Tradition in Action was formed in 1995 by Marian Horvat and is dedicated to creating "counter-revolutionaries" -- people willing to fight changes in the church, starting at the time of the French Revolution, that were supposedly wrought by Masons, Jews, and "other seminal secret forces." Horvat was joined in 1996 by a Brazilian church scholar named Atila Sinke Guimarães, who like Horvat was a former leader in the far-right Catholic anti-abortion group, the American Society for the Defense of Tradition, Family and Property, which threw them out in 1998. Tradition in Action is particularly angry with the late Pope John Paul II, arguing that before him the Catholic Church "was vigilant for 2,000 years against the enmity of the synagogue." Horvat helped Guimarães launch the 1997 English edition of his In the Murky Waters of Vatican II, an attack on the Vatican II reforms.

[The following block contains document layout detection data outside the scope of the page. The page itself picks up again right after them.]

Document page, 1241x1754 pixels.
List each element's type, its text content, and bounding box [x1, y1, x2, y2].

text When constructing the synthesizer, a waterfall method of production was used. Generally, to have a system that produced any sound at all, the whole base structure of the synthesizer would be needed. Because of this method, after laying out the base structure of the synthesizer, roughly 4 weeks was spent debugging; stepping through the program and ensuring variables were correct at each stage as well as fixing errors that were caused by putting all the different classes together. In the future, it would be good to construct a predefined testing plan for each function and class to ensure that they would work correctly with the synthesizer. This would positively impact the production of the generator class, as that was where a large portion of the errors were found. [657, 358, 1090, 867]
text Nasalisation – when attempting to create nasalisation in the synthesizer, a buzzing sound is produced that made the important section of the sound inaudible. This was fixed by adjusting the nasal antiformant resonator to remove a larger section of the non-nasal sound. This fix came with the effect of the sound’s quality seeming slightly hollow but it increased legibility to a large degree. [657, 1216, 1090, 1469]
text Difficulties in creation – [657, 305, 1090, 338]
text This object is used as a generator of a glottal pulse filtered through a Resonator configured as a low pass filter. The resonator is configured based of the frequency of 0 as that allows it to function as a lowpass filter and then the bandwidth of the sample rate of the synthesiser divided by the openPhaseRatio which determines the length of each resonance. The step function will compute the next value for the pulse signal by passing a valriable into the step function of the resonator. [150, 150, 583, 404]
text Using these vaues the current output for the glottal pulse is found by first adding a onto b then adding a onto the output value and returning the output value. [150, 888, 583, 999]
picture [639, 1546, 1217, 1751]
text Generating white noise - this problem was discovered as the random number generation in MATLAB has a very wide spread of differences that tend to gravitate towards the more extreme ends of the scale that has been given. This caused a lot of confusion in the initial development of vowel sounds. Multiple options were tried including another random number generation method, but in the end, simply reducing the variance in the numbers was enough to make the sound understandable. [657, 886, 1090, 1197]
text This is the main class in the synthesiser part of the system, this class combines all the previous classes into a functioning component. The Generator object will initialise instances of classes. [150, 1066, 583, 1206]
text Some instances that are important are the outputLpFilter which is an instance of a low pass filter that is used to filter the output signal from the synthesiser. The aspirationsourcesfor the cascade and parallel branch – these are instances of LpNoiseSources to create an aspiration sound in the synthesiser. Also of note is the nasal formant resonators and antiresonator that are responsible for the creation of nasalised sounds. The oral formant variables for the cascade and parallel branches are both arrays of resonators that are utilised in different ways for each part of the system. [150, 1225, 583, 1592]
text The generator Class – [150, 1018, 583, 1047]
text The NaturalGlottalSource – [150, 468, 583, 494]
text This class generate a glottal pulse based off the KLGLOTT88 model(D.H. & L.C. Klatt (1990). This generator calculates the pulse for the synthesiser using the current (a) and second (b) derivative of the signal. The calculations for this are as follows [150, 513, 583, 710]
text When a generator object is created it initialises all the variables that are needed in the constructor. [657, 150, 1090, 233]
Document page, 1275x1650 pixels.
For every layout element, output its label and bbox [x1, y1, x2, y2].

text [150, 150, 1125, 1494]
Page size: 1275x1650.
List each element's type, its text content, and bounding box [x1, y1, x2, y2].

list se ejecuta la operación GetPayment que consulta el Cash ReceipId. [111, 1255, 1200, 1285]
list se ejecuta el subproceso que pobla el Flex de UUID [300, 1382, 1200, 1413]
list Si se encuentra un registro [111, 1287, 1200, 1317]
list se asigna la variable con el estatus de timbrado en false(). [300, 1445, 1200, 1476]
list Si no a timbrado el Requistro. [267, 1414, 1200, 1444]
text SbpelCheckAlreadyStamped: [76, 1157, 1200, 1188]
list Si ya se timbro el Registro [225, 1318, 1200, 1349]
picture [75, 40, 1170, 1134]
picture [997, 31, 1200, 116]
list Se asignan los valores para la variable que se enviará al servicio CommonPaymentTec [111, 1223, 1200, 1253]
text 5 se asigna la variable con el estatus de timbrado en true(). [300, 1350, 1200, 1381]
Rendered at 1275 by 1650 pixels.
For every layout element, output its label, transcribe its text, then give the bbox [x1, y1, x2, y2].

Guimarães moved to the United States to join Horvat in 1999, and has been here ever since. Guimarães has also been writing for John Vennari's Catholic Family News since 1998, and for Michael Matt's The Remnant since 1999. Guimarães, Vennari, Matt and Horvat collaborated in the 2000 anti-Vatican book We Resist You to the Face, in which the four authors "respectfully suspend obedience to the Pope" and declare themselves in a "state of resistance" to the Vatican II reforms. The book also condemns John Paul II for accepting gun control and the United Nations, and even for allowing pop singer Bob Dylan to perform for him. Tradition in Action goes further than that, however. On its Web site, it cites approvingly church actions against Jews over the centuries, listing a series of religious edicts condemning Jews for usury and blasphemy, and banning marriage between Catholics and Jews. In the same vein, the site approvingly quotes the infamous 1492 edict of Ferdinand and Isabella, the Catholic monarchs of Spain, that expelled from the country all Jews who declined to convert to Christianity.